### [Instructions for the task]
Can you find the lines of the listing that include "Políticas" and copy every one?

### [Excerpted data]
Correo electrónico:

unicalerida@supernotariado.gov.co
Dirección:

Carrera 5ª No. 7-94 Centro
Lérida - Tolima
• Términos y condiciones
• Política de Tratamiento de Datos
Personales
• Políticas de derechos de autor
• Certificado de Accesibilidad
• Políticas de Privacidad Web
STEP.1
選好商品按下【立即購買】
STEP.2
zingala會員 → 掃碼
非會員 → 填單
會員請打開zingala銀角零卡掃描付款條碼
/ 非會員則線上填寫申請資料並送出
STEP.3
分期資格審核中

...

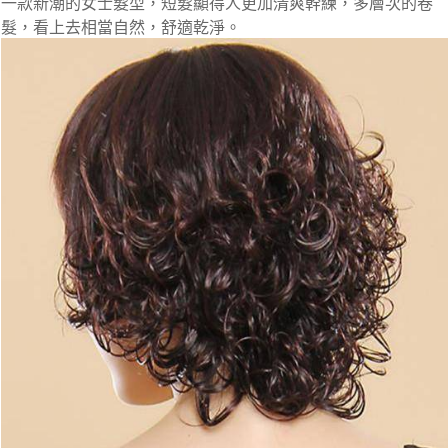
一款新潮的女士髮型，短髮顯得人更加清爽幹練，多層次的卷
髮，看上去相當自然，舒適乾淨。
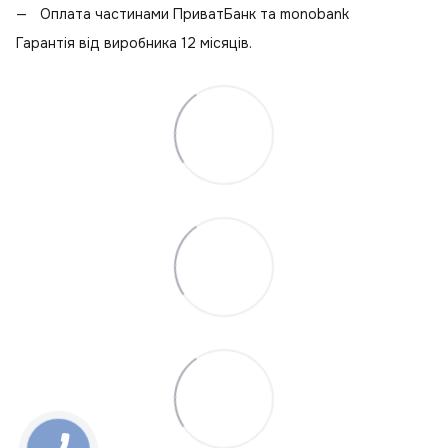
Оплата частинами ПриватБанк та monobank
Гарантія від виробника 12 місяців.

### [Answer section]
• Políticas de derechos de autor
• Políticas de Privacidad Web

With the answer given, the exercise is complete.